## Aim of the exercise
Please read the records below and return each line holding the string "wrist".
[[ Dataset entries open ]]
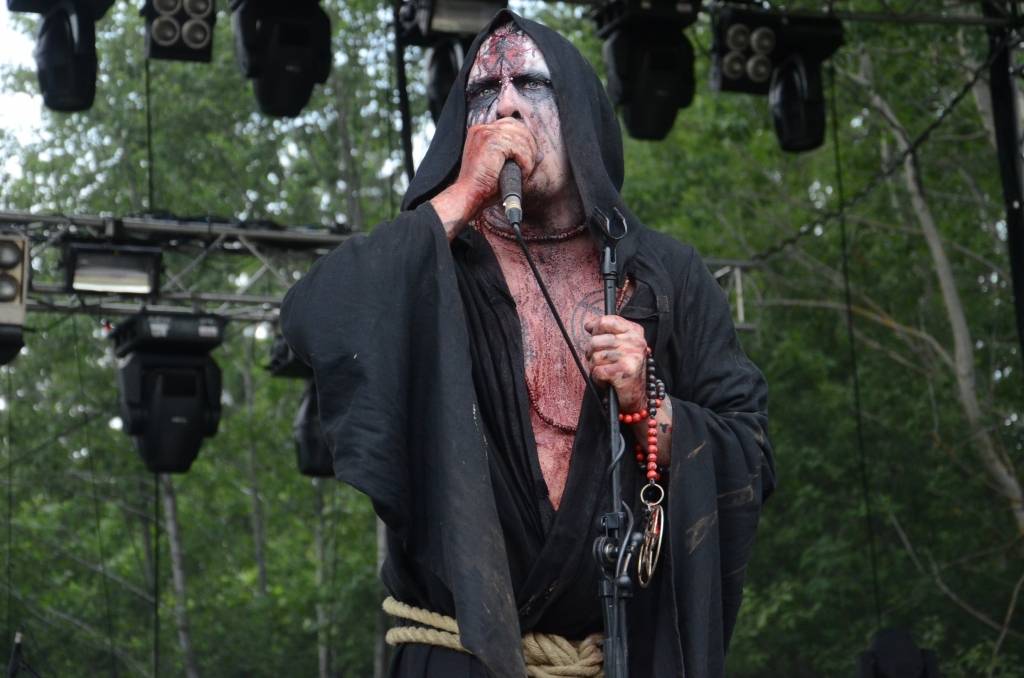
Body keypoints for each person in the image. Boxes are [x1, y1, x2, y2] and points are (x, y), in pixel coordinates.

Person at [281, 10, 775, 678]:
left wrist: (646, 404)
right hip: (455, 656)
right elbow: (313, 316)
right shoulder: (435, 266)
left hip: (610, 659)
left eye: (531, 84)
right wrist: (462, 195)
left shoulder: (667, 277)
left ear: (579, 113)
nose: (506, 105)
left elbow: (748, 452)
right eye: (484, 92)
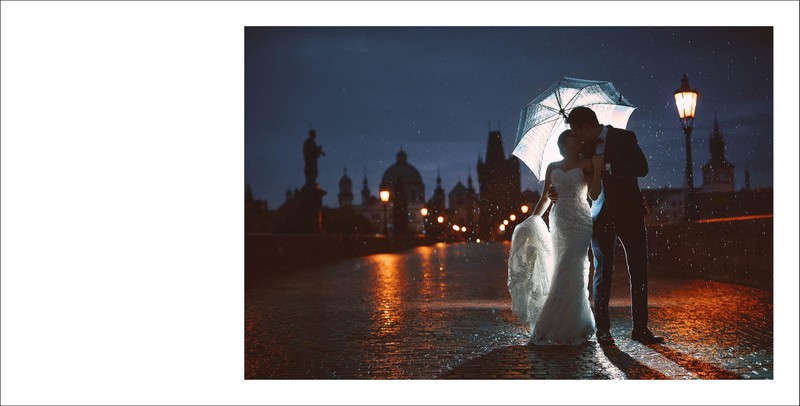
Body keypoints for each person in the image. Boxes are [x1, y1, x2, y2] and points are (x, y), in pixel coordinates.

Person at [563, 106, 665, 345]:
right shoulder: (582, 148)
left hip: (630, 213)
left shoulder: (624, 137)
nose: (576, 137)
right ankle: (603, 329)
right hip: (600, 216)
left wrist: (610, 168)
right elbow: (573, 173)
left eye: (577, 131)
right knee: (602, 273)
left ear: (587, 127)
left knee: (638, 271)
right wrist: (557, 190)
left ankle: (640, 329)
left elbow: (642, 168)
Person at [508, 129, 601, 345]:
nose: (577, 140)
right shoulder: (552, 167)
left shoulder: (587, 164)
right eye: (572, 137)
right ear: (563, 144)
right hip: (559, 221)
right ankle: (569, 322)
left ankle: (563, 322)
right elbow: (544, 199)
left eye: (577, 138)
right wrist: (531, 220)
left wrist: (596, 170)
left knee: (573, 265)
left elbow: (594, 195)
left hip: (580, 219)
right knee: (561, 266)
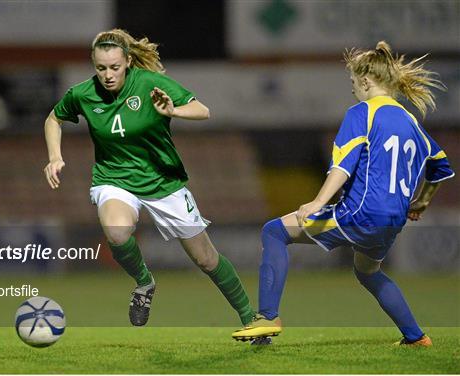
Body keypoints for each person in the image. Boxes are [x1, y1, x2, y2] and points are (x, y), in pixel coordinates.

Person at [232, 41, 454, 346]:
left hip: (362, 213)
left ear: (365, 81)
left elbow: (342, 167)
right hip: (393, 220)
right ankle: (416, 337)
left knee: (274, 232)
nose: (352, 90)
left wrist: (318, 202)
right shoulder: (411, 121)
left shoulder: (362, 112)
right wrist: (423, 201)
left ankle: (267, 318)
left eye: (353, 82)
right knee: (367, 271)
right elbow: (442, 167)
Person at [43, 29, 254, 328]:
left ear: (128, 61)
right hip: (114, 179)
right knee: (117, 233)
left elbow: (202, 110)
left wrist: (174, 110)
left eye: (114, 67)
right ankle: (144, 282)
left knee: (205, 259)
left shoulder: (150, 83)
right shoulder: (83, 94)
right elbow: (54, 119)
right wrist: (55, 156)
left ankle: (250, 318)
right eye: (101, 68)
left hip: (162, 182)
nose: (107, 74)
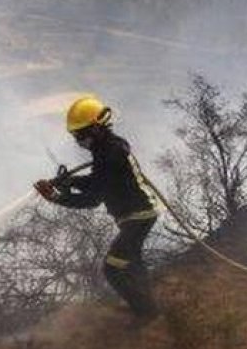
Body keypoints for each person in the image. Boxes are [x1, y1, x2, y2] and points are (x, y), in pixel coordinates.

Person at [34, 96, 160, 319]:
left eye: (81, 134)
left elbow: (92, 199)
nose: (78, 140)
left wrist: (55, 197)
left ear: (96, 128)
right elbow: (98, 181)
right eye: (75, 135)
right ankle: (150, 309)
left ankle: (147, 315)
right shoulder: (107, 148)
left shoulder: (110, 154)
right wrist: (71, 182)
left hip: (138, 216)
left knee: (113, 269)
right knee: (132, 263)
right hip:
[[ Dataset entries closed ]]
## Expected answer
left wrist: (646, 404)
right wrist: (462, 195)
left wrist: (610, 168)
right wrist: (557, 190)
right wrist: (531, 220)
left wrist: (596, 170)
left wrist: (318, 202)
right wrist: (423, 201)
left wrist: (174, 110)
right wrist: (55, 156)
left wrist: (55, 197)
right wrist: (71, 182)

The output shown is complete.